Extract provided
╭──
# Harry Potter App



## OzSat (Feb 15, 2001)

Anyone watching this?

Has a live feed too!


----------



## dannylau (Jun 20, 2011)

I work in Trafalgar sq, I could have got a prime spot as my security pass would let me get a spot outside where they have the wand shop, unfortunately I have no interest in Harry Potter.


----------



## OzSat (Feb 15, 2001)

I don't like HP - but I'm sure some TiVoers do.


----------



## Royalflush (Nov 6, 2003)

Im not really interested in this particular app but it would have been nice to have known it was there. Should it not deliver a "Message" when it adds new content?


----------



## cwaring (Feb 12, 2002)

Now officially released: http://pressoffice.virginmedia.com/phoenix.zhtml?c=205406&p=irol-newsArticle&ID=1584107&highlight=


----------



## jonphil (Aug 7, 2002)

Virgin could / should have used the discovery bar to show a new app had appeared


----------



## Karnak (Jan 13, 2003)

They did.
╰──
Problems and tasks
1 - Retype the part of the Harry Potter app thread from "Has a live feed" up to and including "in Harry Potter.".
2 - Write what comes next in the forum thread about the Harry Potter app, picking up after its final post.

Records drawn from a dataset
╭──
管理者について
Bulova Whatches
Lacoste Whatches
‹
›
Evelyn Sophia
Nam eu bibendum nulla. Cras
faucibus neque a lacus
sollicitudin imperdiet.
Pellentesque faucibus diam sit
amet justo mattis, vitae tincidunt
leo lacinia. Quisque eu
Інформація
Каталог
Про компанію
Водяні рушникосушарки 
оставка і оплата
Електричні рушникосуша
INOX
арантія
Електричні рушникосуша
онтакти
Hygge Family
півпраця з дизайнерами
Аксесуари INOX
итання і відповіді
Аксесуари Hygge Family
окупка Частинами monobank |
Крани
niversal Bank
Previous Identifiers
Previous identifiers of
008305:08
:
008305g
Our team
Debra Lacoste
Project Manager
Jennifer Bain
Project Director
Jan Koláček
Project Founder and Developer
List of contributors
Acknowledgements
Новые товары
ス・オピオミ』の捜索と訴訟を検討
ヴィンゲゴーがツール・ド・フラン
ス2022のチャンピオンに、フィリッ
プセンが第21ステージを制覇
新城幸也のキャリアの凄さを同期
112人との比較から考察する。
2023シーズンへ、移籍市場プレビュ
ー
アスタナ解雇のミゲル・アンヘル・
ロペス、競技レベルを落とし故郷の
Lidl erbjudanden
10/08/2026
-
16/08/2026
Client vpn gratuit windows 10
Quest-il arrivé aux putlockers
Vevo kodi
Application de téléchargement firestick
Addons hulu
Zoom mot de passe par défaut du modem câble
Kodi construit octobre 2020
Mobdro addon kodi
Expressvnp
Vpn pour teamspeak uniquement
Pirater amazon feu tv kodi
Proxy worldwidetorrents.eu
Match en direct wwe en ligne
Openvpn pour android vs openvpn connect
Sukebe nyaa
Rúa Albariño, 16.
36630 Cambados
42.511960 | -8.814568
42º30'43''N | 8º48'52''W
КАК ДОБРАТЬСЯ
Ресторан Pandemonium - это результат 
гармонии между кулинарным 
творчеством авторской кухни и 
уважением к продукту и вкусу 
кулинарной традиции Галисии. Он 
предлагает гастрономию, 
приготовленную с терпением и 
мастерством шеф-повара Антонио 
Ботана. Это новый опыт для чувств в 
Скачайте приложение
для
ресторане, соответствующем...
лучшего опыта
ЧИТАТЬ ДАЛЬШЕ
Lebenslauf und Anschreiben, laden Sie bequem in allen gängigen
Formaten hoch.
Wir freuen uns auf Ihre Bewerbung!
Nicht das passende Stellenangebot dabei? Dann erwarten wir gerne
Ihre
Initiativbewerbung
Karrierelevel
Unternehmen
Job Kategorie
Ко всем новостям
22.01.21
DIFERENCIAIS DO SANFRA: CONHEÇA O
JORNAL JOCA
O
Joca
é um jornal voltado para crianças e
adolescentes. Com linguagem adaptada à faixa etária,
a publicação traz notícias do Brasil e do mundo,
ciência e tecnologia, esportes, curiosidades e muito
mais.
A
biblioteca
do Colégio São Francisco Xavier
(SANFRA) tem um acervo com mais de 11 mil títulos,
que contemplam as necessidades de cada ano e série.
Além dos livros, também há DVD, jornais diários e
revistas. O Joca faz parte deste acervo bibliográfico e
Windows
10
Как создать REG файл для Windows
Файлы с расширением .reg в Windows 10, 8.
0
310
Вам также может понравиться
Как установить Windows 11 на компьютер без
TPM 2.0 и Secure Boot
╰──
Responses by task
1 -
Has a live feed too!


----------



## dannylau (Jun 20, 2011)

I work in Trafalgar sq, I could have got a prime spot as my security pass would let me get a spot outside where they have the wand shop, unfortunately I have no interest in Harry Potter.

2 -
It's been showing up in my discovery bar for a while now.


----------



## jonphil (Aug 7, 2002)

Must have overlooked it... maybe just assumed it was on demand films link.


----------



## Fixerman (Jan 31, 2011)

cwaring said:


> Now officially released: http://pressoffice.virginmedia.com/phoenix.zhtml?c=205406&p=irol-newsArticle&ID=1584107&highlight=


Well spotted Carl! Can you watch the movies from the App.


----------



## cwaring (Feb 12, 2002)

No idea. Most are PPV so I'm not even going to try


----------



## Fixerman (Jan 31, 2011)

cwaring said:


> No idea. Most are PPV so I'm not even going to try


Me neither! Just curious!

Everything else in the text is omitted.